Before-and-after change data:
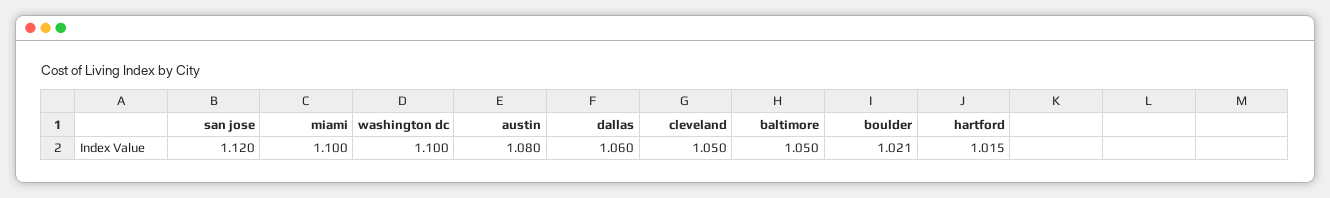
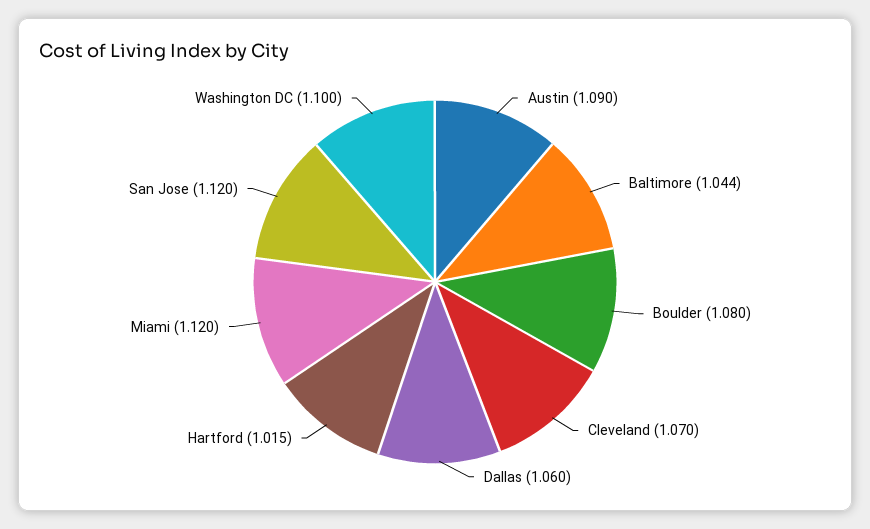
miami: 1.1 -> 1.12
austin: 1.08 -> 1.09
cleveland: 1.05 -> 1.07
baltimore: 1.05 -> 1.044
boulder: 1.021 -> 1.08

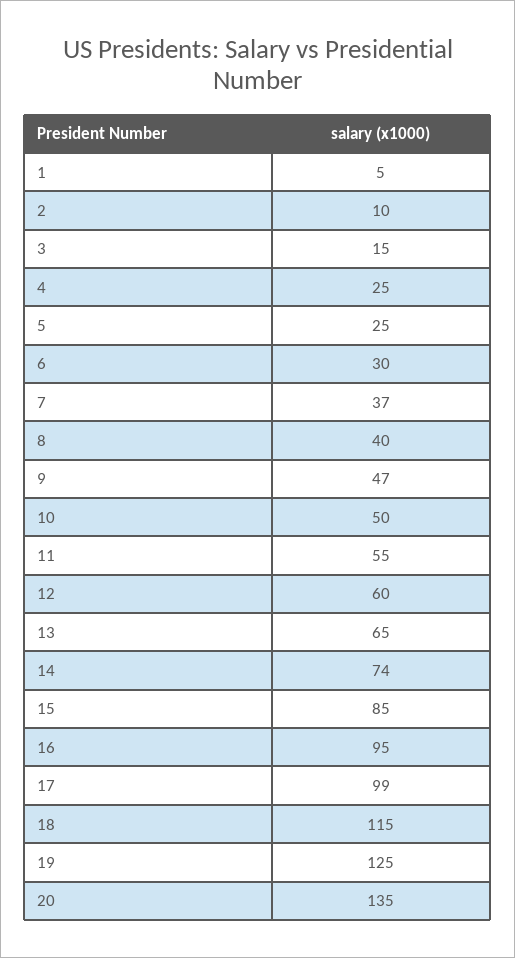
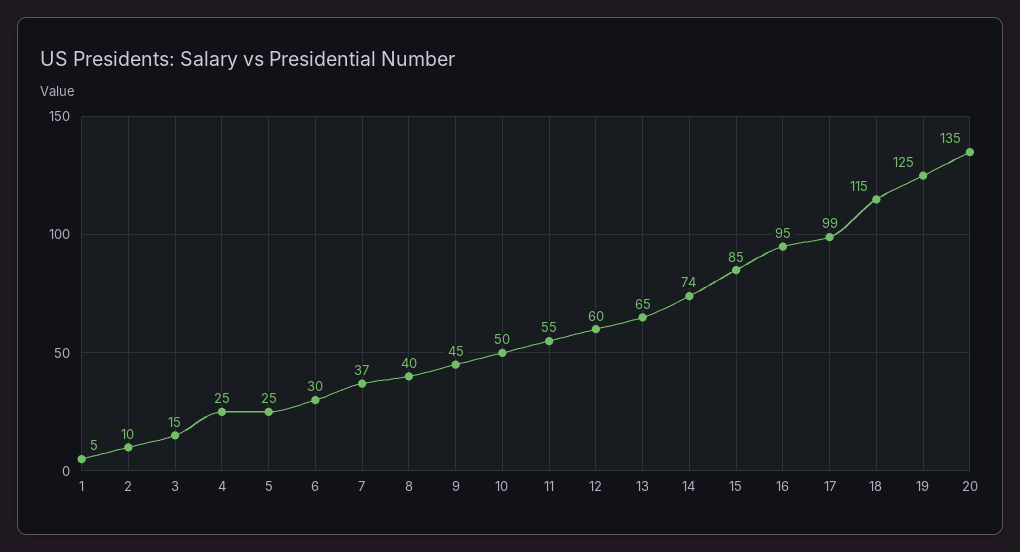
9: 47 -> 45

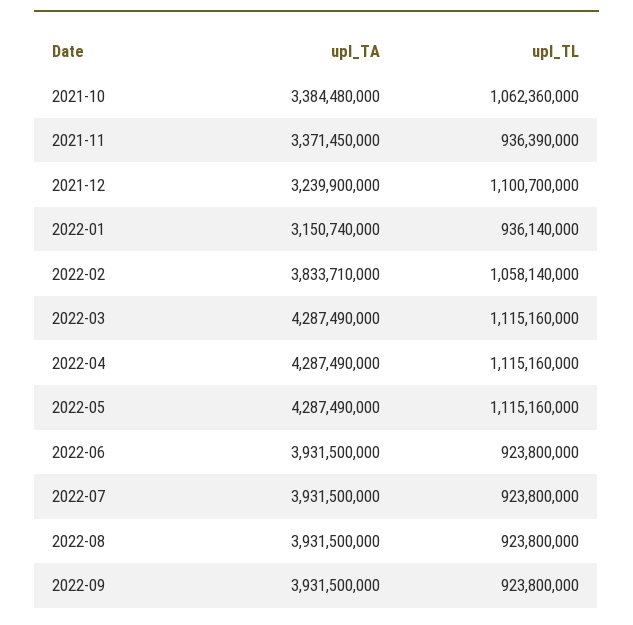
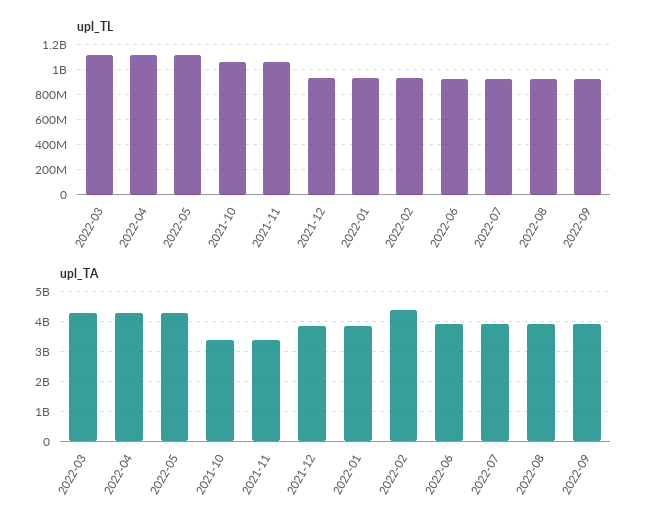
upl_TL, 2021-11: 936390000 -> 1050000000
upl_TA, 2021-12: 3239900000 -> 3800000000
upl_TL, 2021-12: 1100700000 -> 950000000
upl_TA, 2022-01: 3150740000 -> 3800000000
upl_TA, 2022-02: 3833710000 -> 4400000000
upl_TL, 2022-02: 1058140000 -> 950000000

* [Task item]
A verbatim copy of every entry above, with no pictures, is the expected output.

* [Problem solution]
miami: 1.1 -> 1.12
austin: 1.08 -> 1.09
cleveland: 1.05 -> 1.07
baltimore: 1.05 -> 1.044
boulder: 1.021 -> 1.08

9: 47 -> 45

upl_TL, 2021-11: 936390000 -> 1050000000
upl_TA, 2021-12: 3239900000 -> 3800000000
upl_TL, 2021-12: 1100700000 -> 950000000
upl_TA, 2022-01: 3150740000 -> 3800000000
upl_TA, 2022-02: 3833710000 -> 4400000000
upl_TL, 2022-02: 1058140000 -> 950000000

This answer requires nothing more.